:: Article ::
While theoretically true, in practice the actual character parsing tends to a small to negligible part of the overall time. Which leads to the measurable fact that on macOS/iOS, the JSON serialization stuff is actually one of their fastest, faster than their binary stuff.

saagarjha 7 years ago | |

I ran one of the Codable benchmarks in instruments, and here's what the top functions were:

  19.98 s   swift_getGenericMetadata
  19.15 s   newJSONString
  16.17 s   objc_msgSend
  15.33 s   _swift_release_(swift::HeapObject*)
  14.45 s   tiny_malloc_should_clear
  12.81 s   _swift_retain_(swift::HeapObject*)
  11.28 s   searchInConformanceCache(swift::TargetMetadata<swift::InProcess> const*, swift::TargetProtocolDescriptor<swift::InProcess> const*)
  10.46 s   swift_dynamicCastImpl(swift::OpaqueValue*, swift::OpaqueValue*, swift::TargetMetadata<swift::InProcess> const*, swift::TargetMetadata<swift::InProcess> const*, swift::DynamicCastFlags)

So it looks like a lot of the time is going into memory management or the Swift runtime performing type checking.

raphlinus 7 years ago | | |

Yeah, I've done some analysis, it's creating a ton of objects to conform to the Codable protocol, and a lot of those objects are for codingPath, which is updated for basically every node in the tree. It's not a mystery, we just don't know the best way to fix it.

Cthulhu_ 7 years ago | | |

Can you see any differences with different levels of optimization? I recall a presentation at some point where the old obj-C style compiled code did a lot of checks before and after calling a method ("does this object listen to this message?"), while with an optimization option enabled (whole module optimization?) these calls could be optimized out. That is, with Swift they can make the resulting machine code less er, "checking for safety", so to speak.

mpweiher 7 years ago | |

Yeah, Swift-most-everything is pretty slow, but particularly parsing/generating. Pre-Swift Foundation serialisation code was already...majestic, and in the Swift conversion they've typically managed to slow things down even further. Which didn't seem possible, but they managed.

I have given a bunch of talks[1] on this topic, there's also a chapter in my iOS/macOS performance book[2], which I really recommend if you want to understand this particular topic. I did really fast XML[3][4], CSV[5] and binary plist parsers[6] for Cocoa and also a fast JSON serialiser[7]. All of these are usually around an order of magnitude faster than their Apple equivalents.
:::
# Problem statement:
Copy the forum thread on Swift JSON performance word for word, from "Cthulhu_ 7 years" up to and including "so to speak.". The lines have no connection to the forum thread above.
:: Supplied material ::
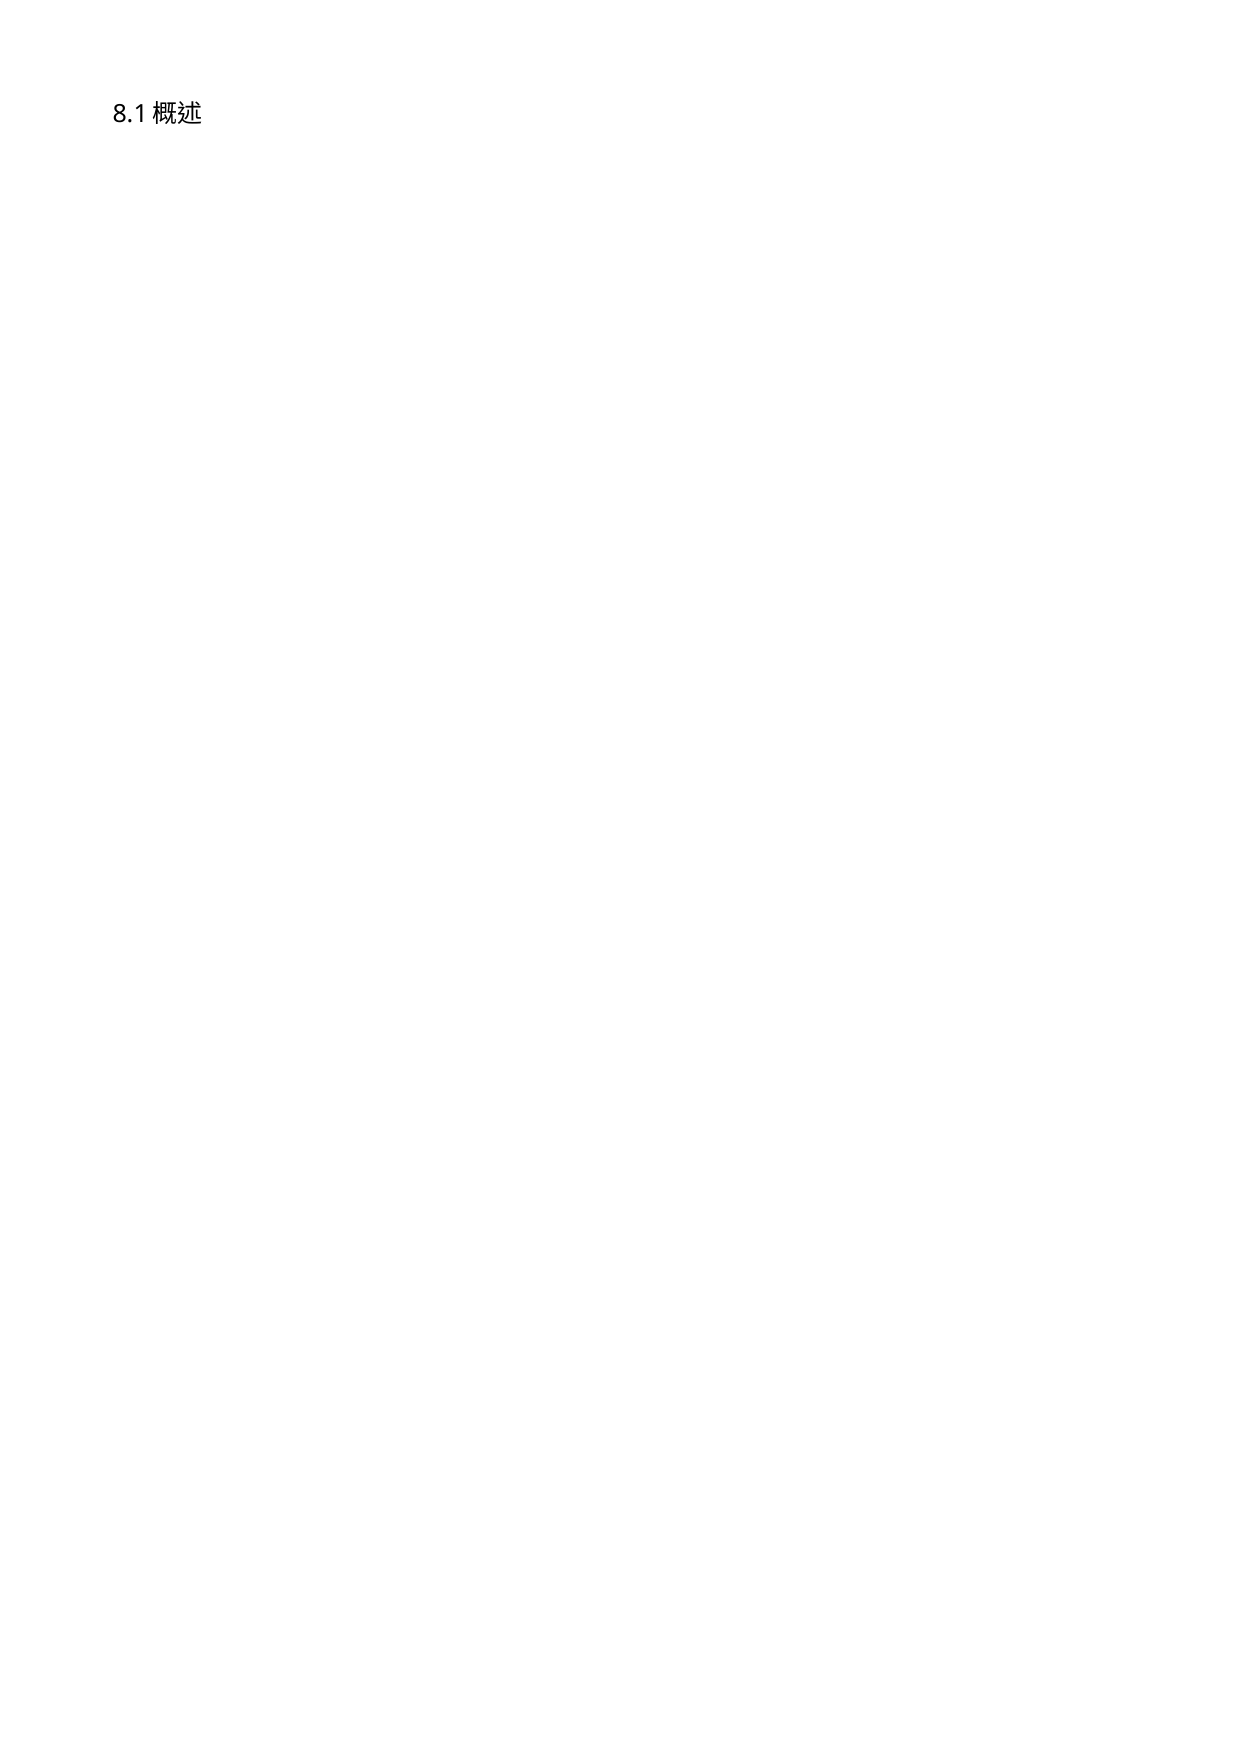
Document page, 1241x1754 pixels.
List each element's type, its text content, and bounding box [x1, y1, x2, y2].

text 8.1概述 [112, 94, 1144, 130]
:::
# Response for this exercise:
Cthulhu_ 7 years ago | | |

Can you see any differences with different levels of optimization? I recall a presentation at some point where the old obj-C style compiled code did a lot of checks before and after calling a method ("does this object listen to this message?"), while with an optimization option enabled (whole module optimization?) these calls could be optimized out. That is, with Swift they can make the resulting machine code less er, "checking for safety", so to speak.